Joanna Madelska też wciągnęła się na całego — do dziś prowadzi w Poznaniu galerię sztuki Ego. W liczącej kilkaset obrazów i grafik kolekcji Madelskich są dzieła dziesiątków autorów. Dominują abstrakcyjne płótna Stanisława Fijałkowskiego i Stefana Gierowskiego oraz niejednoznaczne, na pograniczu pejzażu i abstrakcji, prace Tomasza Ciecierskiego. Na sprzedaż dwóch prac z kolekcji prezes Yes dał się namówić bodaj jeden jedyny raz. Pamięta to znakomicie, bo potem przez kilka lat miał poczucie, że czegoś w domu brakuje. Chodzi o obrazy Leona Tarasewicza.

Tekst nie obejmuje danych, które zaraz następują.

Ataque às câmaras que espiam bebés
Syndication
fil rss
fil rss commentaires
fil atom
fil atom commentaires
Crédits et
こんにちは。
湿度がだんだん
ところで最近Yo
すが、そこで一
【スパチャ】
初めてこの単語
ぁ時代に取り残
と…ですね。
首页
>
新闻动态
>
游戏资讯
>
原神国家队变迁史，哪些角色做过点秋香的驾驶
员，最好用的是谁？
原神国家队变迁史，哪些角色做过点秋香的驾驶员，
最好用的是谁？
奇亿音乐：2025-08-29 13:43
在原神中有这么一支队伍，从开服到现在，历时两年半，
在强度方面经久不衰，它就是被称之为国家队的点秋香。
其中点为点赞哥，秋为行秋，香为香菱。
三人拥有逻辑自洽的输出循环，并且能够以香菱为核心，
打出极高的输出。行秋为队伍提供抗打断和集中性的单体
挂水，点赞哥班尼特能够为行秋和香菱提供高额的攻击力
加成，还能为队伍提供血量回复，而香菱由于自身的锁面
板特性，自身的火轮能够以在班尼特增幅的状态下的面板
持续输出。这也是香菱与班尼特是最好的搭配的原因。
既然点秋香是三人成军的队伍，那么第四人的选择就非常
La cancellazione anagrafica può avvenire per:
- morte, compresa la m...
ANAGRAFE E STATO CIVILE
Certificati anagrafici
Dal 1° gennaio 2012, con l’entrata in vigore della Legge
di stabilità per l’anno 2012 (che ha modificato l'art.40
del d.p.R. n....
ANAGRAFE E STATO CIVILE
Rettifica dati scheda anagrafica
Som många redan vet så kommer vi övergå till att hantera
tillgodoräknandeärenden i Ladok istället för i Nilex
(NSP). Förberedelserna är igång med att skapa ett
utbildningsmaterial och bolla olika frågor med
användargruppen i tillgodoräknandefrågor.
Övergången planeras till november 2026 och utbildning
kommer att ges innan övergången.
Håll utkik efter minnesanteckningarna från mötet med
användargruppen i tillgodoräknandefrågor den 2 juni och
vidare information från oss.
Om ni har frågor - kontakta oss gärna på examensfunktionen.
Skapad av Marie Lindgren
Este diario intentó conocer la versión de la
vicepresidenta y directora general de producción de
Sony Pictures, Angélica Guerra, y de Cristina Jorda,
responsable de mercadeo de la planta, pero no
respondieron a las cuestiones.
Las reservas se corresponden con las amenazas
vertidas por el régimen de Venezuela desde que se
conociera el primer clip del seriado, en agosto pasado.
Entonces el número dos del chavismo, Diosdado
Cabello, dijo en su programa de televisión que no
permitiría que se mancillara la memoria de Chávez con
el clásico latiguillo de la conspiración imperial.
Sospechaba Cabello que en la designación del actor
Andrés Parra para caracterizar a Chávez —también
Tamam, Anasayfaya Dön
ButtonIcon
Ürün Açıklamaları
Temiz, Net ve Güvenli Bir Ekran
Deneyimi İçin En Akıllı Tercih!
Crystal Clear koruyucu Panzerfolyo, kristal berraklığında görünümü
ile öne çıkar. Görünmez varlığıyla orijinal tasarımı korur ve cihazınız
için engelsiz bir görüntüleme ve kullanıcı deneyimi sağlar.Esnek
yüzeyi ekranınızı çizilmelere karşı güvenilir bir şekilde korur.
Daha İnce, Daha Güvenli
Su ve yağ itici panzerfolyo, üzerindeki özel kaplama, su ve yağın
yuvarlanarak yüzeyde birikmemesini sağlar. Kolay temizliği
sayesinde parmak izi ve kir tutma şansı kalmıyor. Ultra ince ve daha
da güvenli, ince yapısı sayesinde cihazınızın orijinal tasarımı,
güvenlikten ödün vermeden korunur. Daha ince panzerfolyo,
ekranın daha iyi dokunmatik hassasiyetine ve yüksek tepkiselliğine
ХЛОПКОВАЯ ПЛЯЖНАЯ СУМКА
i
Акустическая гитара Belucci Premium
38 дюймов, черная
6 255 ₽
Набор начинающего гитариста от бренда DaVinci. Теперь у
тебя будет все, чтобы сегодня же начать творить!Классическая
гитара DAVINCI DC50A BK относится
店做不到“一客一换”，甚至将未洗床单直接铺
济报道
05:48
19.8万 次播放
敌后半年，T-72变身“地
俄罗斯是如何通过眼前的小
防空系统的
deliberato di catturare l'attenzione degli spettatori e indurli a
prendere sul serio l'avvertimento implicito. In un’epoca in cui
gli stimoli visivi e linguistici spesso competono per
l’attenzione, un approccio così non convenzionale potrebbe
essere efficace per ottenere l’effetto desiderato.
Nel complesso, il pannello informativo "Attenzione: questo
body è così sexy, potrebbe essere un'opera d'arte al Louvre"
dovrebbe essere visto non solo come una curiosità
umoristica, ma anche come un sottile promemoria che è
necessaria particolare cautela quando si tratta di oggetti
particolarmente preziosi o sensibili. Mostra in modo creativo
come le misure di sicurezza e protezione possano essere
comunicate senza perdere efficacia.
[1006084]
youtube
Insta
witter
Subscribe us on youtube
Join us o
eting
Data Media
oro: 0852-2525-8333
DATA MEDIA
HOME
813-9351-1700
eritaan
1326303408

— Kupił je pewien poznański kolekcjoner. Z oporem, ale mu je sprzedałem. Po sześciu latach — cud. Kolekcjoner zgłasza się, że w sumie to płótna Tarasewicza przestały mu się podobać, i pyta, czy nie wzięlibyśmy ich z powrotem. Zgodziliśmy się bez namysłu. Teraz traktujemy je jak odzyskane skarby i ten ładunek emocji powoduje, że już z pewnością ich nie sprzedamy — tłumaczy Krzysztof Madelski.
Londyńskie olśnienie
Właściciel Yes sztukę kupuje dość impulsywnie i wcale nie za wielkie pieniądze. Bo nie jest sztuką kupić impresjonistę za miliony, zamknąć go w sejfie i poczekać na zysk. To już jest czysty biznes, odarty często z przeżyć wyższego gatunku.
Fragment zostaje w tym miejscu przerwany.